The IOC considers blogging, in accordance with these Guidelines, as a legitimate form of personal expression and not as a form of journalism. [...]
Glad we got that settled.
It is required that, when Accredited Persons at the Games post any Olympic Content, it be confined solely to their own personal Olympic-related experience. Without limiting the generality of the foregoing, blogs of Accredited Persons should take the form of a diary or journal and, in any event, should not contain any interviews with, or stories about, other Accredited Persons. [...]
In any event, blogs of Accredited Persons containing Olympic Content should at all times conform to the Olympic spirit and the fundamental principles of Olympism as contained in the Olympic Charter, and be dignified and in good taste.
No sound or moving images of the Games
[...] No sound or moving images (including ) of any Olympic events, including sporting action, Opening, Closing and Medal Ceremonies or other activities which occur within any zone... may be made available, whether on a live or delayed basis, regardless of source.
As a general rule, blogs by Accredited Persons containing Olympic Content must not include any still picture taken within Accredited Zones at the Games. Notwithstanding the foregoing, Accredited Persons may feature still pictures taken of themselves within Accredited Zones provided that such pictures do not contain any sporting action of the Games or the Opening, Closing or Medal Ceremonies of the Games....

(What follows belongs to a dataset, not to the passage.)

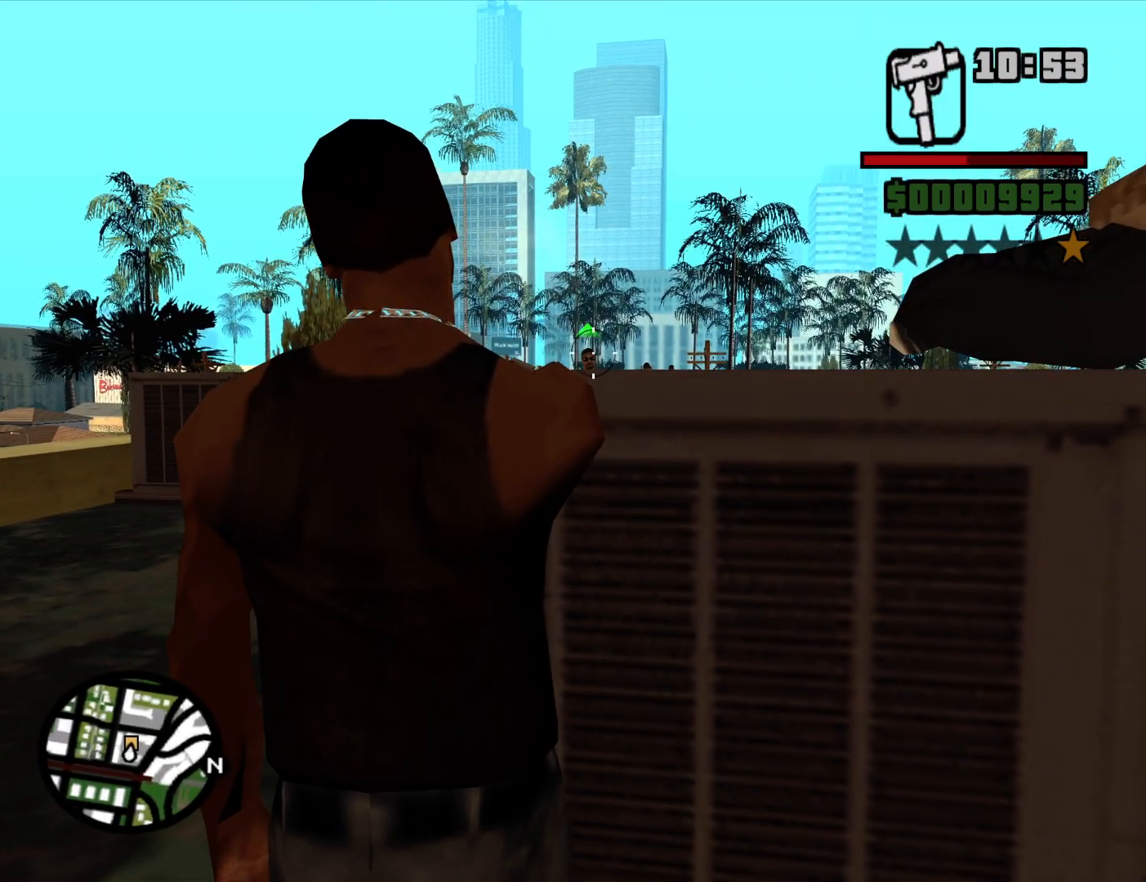
{"keys": [], "mouse": ["right"], "events": [[150, "mouse_left", "down"], [300, "mouse_left", "up"]]}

Advertising and sponsorship
As a general rule, Accredited Persons must not include any commercial reference in connection with any Olympic Content posted on their blogs. Specifically, this means that no advertising and/or sponsorship may be visible on screen at the same time as Olympic Content it is of the IOC TOP Partners (listed on
http://www.olympic.org/marketing).... Accredited Persons may not post Olympic Content on the websites of third parties, and should take all reasonable steps to stop third parties from doing so, if there is any association being made between such third parties or other advertising and/or sponsorship and, on the other hand, the Olympic Content. [...]
Domain names/URLs/page naming
Domain Names including the word “Olympic” or “Olympics” or similar are not permitted (e.g.
mynameolympic.comwould not be permitted while
myname.com/olympicwould be allowed but only during the period in which these Guidelines are applicable).
Here’s the best part:
Responsibility and further restrictions
BOCOG, the National Olympic Committees, the International Federations and other entities present at the Games (e.g. media and sponsors) are in charge of ensuring that their respective delegations (i.e. those persons to whom they grant accreditation to the Games) are informed of the content of these Guidelines and agree to fully comply with them.
In other words: Get in bed with us to telecast the Olympics and you have to police everyone who gets in bed with you.
Is the Chinese government the problem, or is it merely one of the problems?
CBC: Canada’s public broadcaster. Jacques Rogge’s personal enforcer.